AI coding costs may surpass developer salaries by 2028: Gartner
Synopsis
Key Takeaways
The cost of deploying AI coding agents could exceed the average developer salary by 2028, driven by surging large language model (LLM) token consumption and a broad industry shift toward consumption-based pricing, according to a new report by Gartner Inc. released on Wednesday, 24 June. The warning comes as organisations accelerate the move from pilot programmes to full-scale AI coding deployments — often without the financial controls to match.
The Token Cost Problem
AI tokens are the discrete units of data processed by generative AI models, and token consumption is the primary cost driver for AI coding tools — particularly under consumption-based pricing structures that are fast replacing traditional seat-based licences. As more developers use these tools at scale, token volumes compound rapidly, creating cost curves that many enterprise budgets have not accounted for.
Nitish Tyagi, Senior Principal Analyst at Gartner, said organisations are underestimating the financial exposure. 'Organisations are rapidly moving from experimentation to scaled deployment of AI coding agents, but many are underestimating the financial impact of rising token consumption,' he said.
Why Governance Is the Missing Link
Tyagi cautioned that cost discipline will not emerge organically from developer behaviour. 'Token discipline will not emerge through developer choice alone, as developers tend to optimise for speed and convenience over cost efficiency. Without a governed engineering operating model, costs can escalate faster than the productivity gains these tools are designed to deliver,' he added.
The report identified three structural drivers of overspending: ungoverned autonomy in agent-driven workflows, bloated context windows, and the absence of structured feedback mechanisms to optimise usage. Together, these factors create a spending environment where budgets are depleted faster than value is realised.
Transparency Gap Among Vendors
A significant concern flagged in the report is the lack of pricing transparency among AI coding agent vendors. Many providers do not clearly disclose how token consumption is calculated and billed, which limits enterprises' ability to forecast costs accurately or track cost-to-value outcomes. Without visibility into token usage across development tasks, organisations risk both budget overruns and an inability to justify AI spend to leadership.
'Software engineering leaders are increasingly concerned as token-driven AI spend becomes harder to justify, with budgets often being depleted earlier than expected,' Tyagi noted.
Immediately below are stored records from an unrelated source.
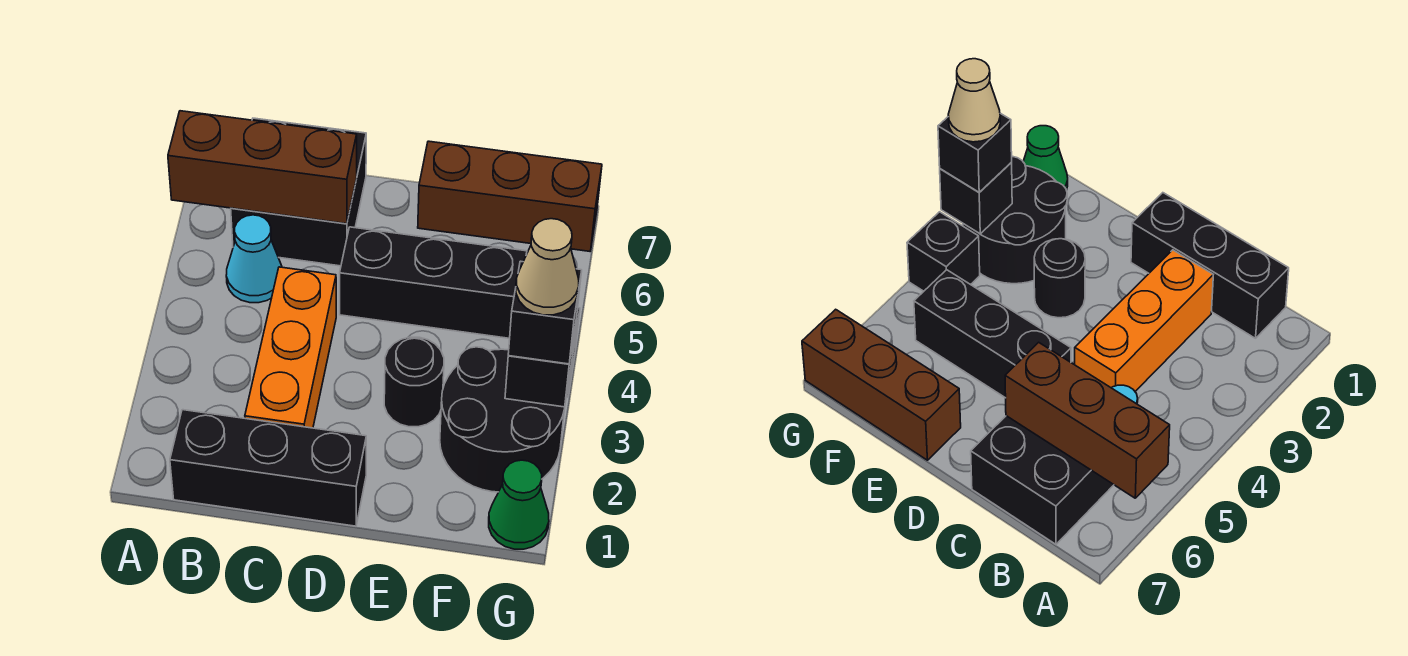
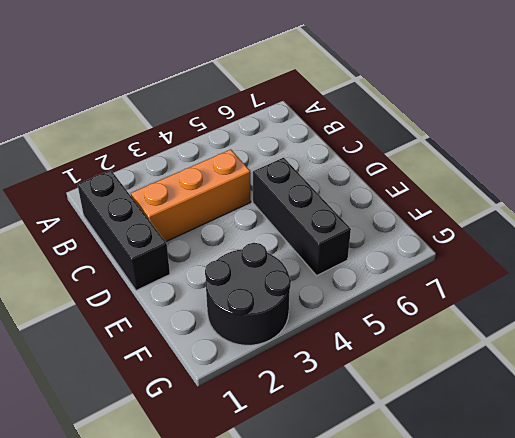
none -> cyan cone B5 level 1
none -> black brick B6:C7 level 1
none -> black round brick E3 level 1

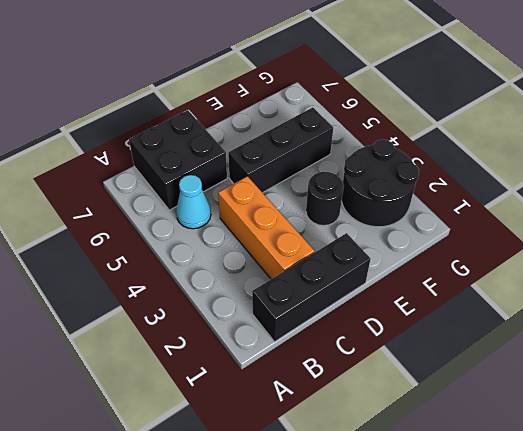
none -> brown brick E7:G7 level 1
none -> green cone G1 level 1
none -> black brick G4 level 1

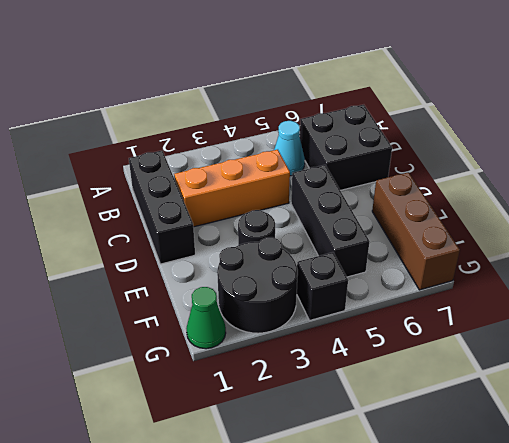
none -> brown brick A6:C6 level 2
none -> black brick G3 level 2
none -> black brick G3 level 3

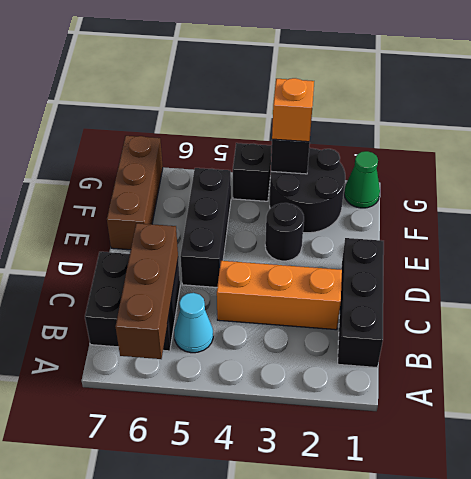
orange brick G3 level 3 -> black brick G3 level 3
none -> tan cone G3 level 4

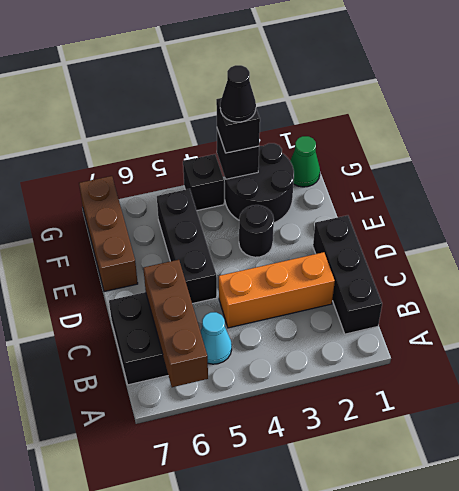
black cone G3 level 4 -> tan cone G3 level 4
He added that most organisations still lack the maturity and frameworks to effectively measure cost versus business impact.
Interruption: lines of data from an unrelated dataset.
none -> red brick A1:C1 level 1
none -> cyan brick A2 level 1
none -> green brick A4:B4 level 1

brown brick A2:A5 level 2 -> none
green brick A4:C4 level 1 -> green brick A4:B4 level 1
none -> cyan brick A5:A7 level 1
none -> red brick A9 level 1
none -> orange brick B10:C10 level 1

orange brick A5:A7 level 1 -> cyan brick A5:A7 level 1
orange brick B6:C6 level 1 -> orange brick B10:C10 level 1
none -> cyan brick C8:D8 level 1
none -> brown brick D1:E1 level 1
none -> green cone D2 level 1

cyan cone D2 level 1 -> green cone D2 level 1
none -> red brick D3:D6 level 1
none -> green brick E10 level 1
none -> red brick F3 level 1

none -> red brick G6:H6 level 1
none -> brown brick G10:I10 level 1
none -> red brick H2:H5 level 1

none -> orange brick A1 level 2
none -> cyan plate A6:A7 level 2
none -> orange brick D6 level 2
What Organisations Should Do
The Gartner report outlined a set of recommended actions for software engineering leaders. These include establishing a use-case-driven decision framework, aligning model selection with task complexity, mandating context engineering practices, and implementing robust governance and cost controls. The underlying message is that AI coding tools require the same financial discipline as any enterprise infrastructure investment — something many technology teams have yet to build.
As AI coding adoption deepens across Indian and global enterprises, the cost question is likely to become a boardroom issue well before 2028.